§ **PROBLEM STATEMENT**
Please repeat the data word for word, starting with the line that contains "Transcribe the guitar" and going on through the line that contains "(17.2 14.4).16 (18.2". Give those lines alone.

§ **RECORDS SUPPLIED**

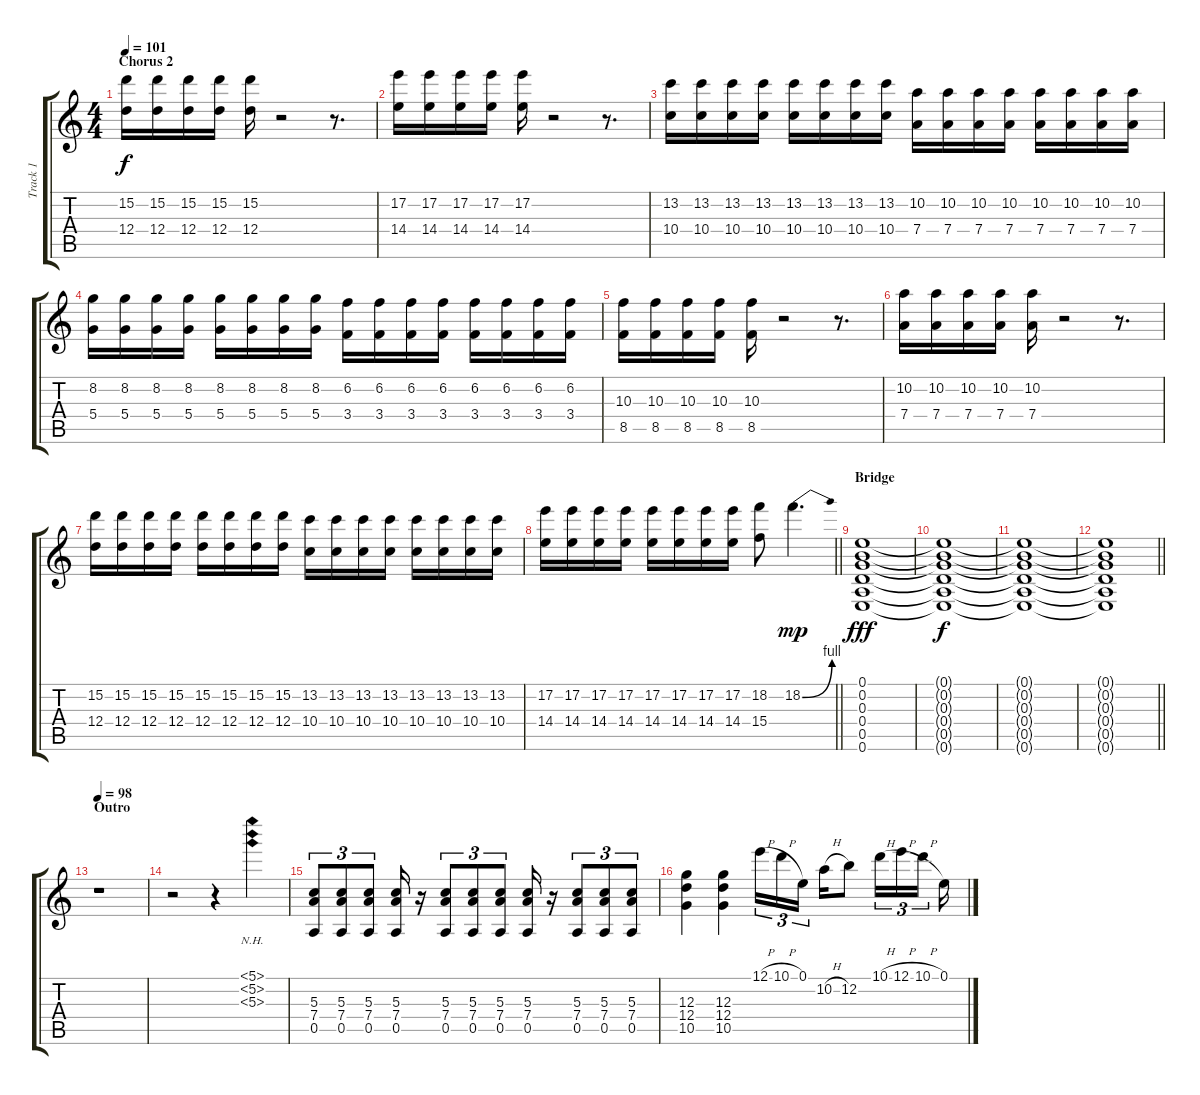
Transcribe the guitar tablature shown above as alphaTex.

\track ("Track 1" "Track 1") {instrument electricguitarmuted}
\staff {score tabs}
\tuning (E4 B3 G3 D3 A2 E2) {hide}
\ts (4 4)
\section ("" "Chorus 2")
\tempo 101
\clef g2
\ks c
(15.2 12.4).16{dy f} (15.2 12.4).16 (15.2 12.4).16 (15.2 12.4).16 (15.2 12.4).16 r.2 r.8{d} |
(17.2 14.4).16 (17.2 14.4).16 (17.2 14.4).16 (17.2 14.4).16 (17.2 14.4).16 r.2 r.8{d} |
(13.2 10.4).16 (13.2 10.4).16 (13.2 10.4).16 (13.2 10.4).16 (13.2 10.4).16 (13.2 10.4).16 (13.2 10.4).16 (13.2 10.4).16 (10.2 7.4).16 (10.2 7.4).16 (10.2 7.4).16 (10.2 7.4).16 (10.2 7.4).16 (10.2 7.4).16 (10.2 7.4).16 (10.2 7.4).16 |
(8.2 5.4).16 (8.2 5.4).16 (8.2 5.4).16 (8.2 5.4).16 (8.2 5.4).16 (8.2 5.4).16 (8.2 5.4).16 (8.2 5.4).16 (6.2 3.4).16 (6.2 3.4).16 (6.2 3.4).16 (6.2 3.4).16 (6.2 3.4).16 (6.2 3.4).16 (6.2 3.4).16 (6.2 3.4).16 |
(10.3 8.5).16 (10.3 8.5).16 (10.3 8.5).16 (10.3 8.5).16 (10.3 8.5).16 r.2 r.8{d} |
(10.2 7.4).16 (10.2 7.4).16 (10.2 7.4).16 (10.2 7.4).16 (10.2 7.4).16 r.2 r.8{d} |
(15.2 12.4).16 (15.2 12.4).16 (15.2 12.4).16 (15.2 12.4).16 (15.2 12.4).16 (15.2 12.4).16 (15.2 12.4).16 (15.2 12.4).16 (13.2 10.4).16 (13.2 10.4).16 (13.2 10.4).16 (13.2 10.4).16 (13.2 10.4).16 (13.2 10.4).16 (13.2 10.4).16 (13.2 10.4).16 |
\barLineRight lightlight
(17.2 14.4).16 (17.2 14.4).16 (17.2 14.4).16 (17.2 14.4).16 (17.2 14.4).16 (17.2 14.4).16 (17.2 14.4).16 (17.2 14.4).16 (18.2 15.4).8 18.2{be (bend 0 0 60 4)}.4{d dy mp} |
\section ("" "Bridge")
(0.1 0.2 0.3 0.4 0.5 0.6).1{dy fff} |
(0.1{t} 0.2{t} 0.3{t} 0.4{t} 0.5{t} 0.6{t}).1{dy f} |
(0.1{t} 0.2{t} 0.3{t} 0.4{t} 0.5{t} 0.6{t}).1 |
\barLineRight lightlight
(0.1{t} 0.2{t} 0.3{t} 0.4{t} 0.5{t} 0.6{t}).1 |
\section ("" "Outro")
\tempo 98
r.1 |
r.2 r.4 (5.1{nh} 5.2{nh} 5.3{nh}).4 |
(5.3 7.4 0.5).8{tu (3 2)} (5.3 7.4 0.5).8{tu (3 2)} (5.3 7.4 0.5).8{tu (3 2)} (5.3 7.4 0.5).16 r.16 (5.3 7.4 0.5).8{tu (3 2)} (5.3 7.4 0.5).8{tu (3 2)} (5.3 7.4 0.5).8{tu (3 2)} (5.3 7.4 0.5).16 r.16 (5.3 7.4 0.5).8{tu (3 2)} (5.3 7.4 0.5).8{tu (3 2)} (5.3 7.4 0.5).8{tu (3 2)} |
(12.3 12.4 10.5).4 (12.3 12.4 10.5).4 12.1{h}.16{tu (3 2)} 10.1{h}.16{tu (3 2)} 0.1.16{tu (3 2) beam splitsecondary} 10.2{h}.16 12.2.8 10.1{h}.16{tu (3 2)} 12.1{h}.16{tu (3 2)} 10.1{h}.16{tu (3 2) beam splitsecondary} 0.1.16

...

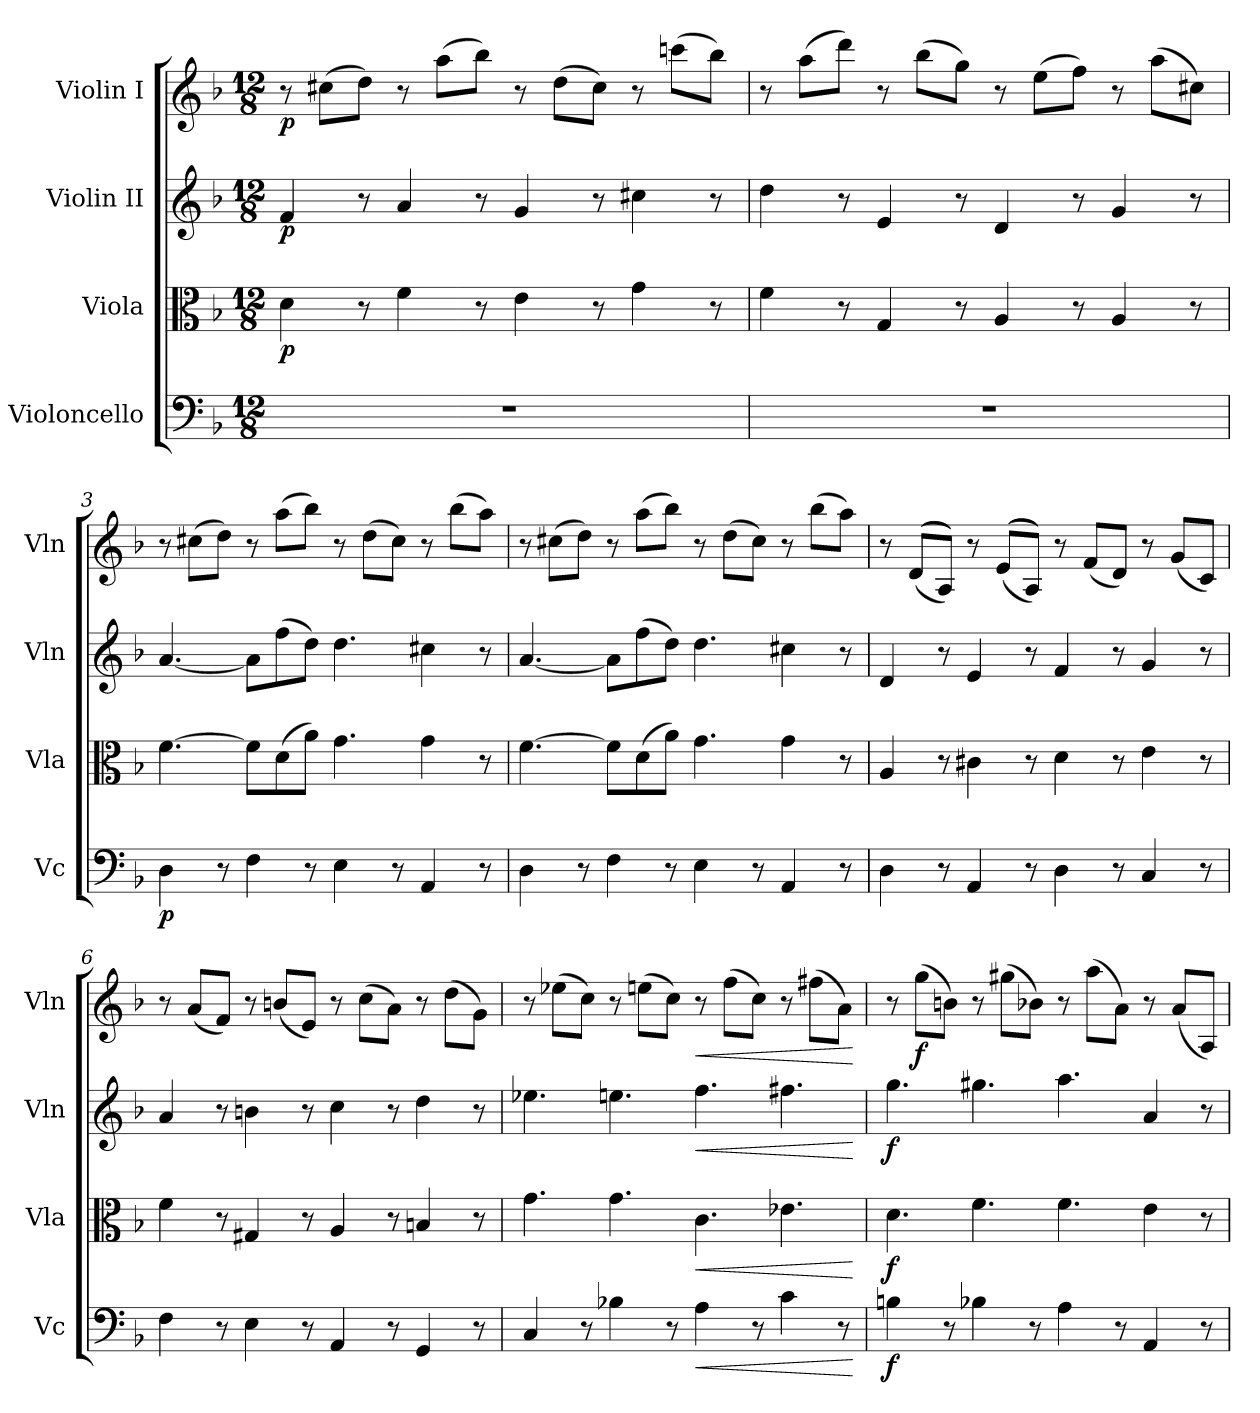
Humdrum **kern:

§ **REPLY**
Transcribe the guitar tablature shown above as alphaTex.

\track ("Track 1" "Track 1") {instrument electricguitarmuted}
\staff {score tabs}
\tuning (E4 B3 G3 D3 A2 E2) {hide}
\ts (4 4)
\section ("" "Chorus 2")
\tempo 101
\clef g2
\ks c
(15.2 12.4).16{dy f} (15.2 12.4).16 (15.2 12.4).16 (15.2 12.4).16 (15.2 12.4).16 r.2 r.8{d} |
(17.2 14.4).16 (17.2 14.4).16 (17.2 14.4).16 (17.2 14.4).16 (17.2 14.4).16 r.2 r.8{d} |
(13.2 10.4).16 (13.2 10.4).16 (13.2 10.4).16 (13.2 10.4).16 (13.2 10.4).16 (13.2 10.4).16 (13.2 10.4).16 (13.2 10.4).16 (10.2 7.4).16 (10.2 7.4).16 (10.2 7.4).16 (10.2 7.4).16 (10.2 7.4).16 (10.2 7.4).16 (10.2 7.4).16 (10.2 7.4).16 |
(8.2 5.4).16 (8.2 5.4).16 (8.2 5.4).16 (8.2 5.4).16 (8.2 5.4).16 (8.2 5.4).16 (8.2 5.4).16 (8.2 5.4).16 (6.2 3.4).16 (6.2 3.4).16 (6.2 3.4).16 (6.2 3.4).16 (6.2 3.4).16 (6.2 3.4).16 (6.2 3.4).16 (6.2 3.4).16 |
(10.3 8.5).16 (10.3 8.5).16 (10.3 8.5).16 (10.3 8.5).16 (10.3 8.5).16 r.2 r.8{d} |
(10.2 7.4).16 (10.2 7.4).16 (10.2 7.4).16 (10.2 7.4).16 (10.2 7.4).16 r.2 r.8{d} |
(15.2 12.4).16 (15.2 12.4).16 (15.2 12.4).16 (15.2 12.4).16 (15.2 12.4).16 (15.2 12.4).16 (15.2 12.4).16 (15.2 12.4).16 (13.2 10.4).16 (13.2 10.4).16 (13.2 10.4).16 (13.2 10.4).16 (13.2 10.4).16 (13.2 10.4).16 (13.2 10.4).16 (13.2 10.4).16 |
\barLineRight lightlight
(17.2 14.4).16 (17.2 14.4).16 (17.2 14.4).16 (17.2 14.4).16 (17.2 14.4).16 (17.2 14.4).16 (17.2 14.4).16 (17.2 14.4).16 (18.2 15.4).8 18.2{be (bend 0 0 60 4)}.4{d dy mp} |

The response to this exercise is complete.